Development of Artificial Neural Network Chemistry Framework for Turbulent Combustion of Non-premixed Flames

Abstract

Detailed chemical kinetics are required to accurately model pollutant formation in turbulent combustion simulations. However, existing methods for representing detailed turbulent combustion chemistry can have prohibitive computational cost. Machine learning (ML) methods are gaining attention for representing detailed chemistry in a computationally efficient manner, however the difficulties in preparing these models limit their application. In this work, artificial neural networks (ANNs) are used to represent non-premixed turbulent combustion chemistry in the Conditional Source-term Estimation (CSE) model, which accounts for detailed kinetics and turbulence-chemistry interactions (TCI). This work represents the first application of ML to CSE.

The objectives of the present study are to (i) develop a methodology for representing any chemistry dataset with ANNs in the context of the CSE combustion model, and (ii) apply ANN-CSE to the simulation of two turbulent non-premixed methane jet flames in a Reynolds-Averaged Navier-Stokes (RANS) framework.
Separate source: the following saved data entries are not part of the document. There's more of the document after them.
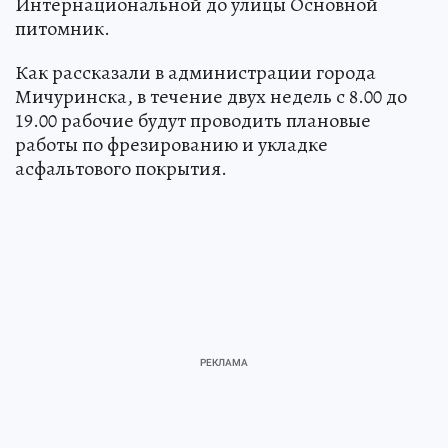
Интернациональной до улицы Основной
питомник.
Как рассказали в администрации города
Мичуринска, в течение двух недель с 8.00 до
19.00 рабочие будут проводить плановые
работы по фрезированию и укладке
асфальтового покрытия.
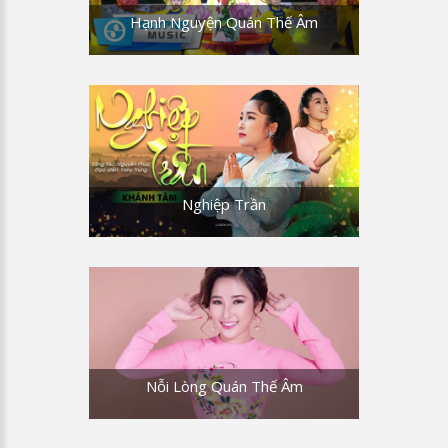
Hạnh Nguyện Quán Thế Âm
Nghiệp Trần
Nỗi Lòng Quán Thế Âm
The ANNs are developed using the MATLAB Deep Learning Toolbox. Two tabulated chemistry datasets are considered for ANN development: Trajectory-Generated Low-Dimensional Manifolds (TGLDM) and samples from direct integration (DI). In addition, pure and diluted methane fuels are considered. Detailed chemistry via GRI-Mech 3.0 and reduced chemistry via Smooke's mechanism is used. A data preparation procedure for ANN development is outlined. The sensitivity of various ANN parameters are also investigated to optimize the ANNs to each dataset. It is found that the ANNs can predict species mass fractions, reaction rates, temperature and heat release rate with good accuracy for each case. The storage requirement is also reduced by over 50\% for each case.
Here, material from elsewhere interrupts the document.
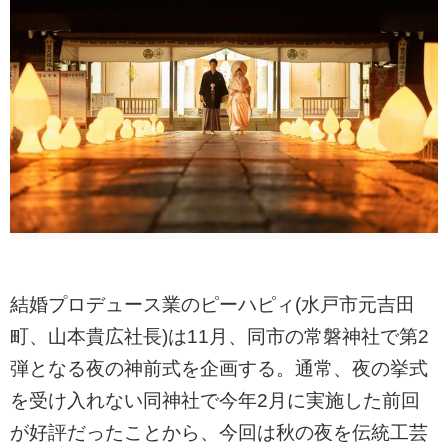
結婚プロデュース業のピーハピィ(水戸市元吉田
町、山本貴広社長)は11月、同市の常磐神社で第2
弾となる夜の神前式を企画する。通常、夜の挙式
を受け入れない同神社で今年2月に実施した前回
が好評だったことから、今回は秋の夜を伝統工芸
ANN-CSE is applied to turbulent non-premixed jet flames with both sets of data and either pure or diluted methane. The predictions of conditional and Favre averages of temperature, species mass fractions and source terms from ANN-CSE are compared to those from CSE with tabulated chemistry (TGLDM-CSE) or direct chemistry (DI-CSE) to verify ANN-CSE. Identical computational settings for each flame are used to verify the influence of the chemistry implementation on the flame structure. For each case, ANN-CSE is generally able to capture the trends of each conditional and Favre-averaged quantity at various locations. In addition, ANN-CSE requires less memory and is faster than regular CSE for each case.

This study shows that CSE can be effectively coupled with ANNs for chemistry representation of different mechanisms and sources of data. This will enable CSE for simulating more detailed cases. Future work may involve more complex fuels, more sophisticated ANNs and data preparation, or the Large Eddy Simulation (LES) framework.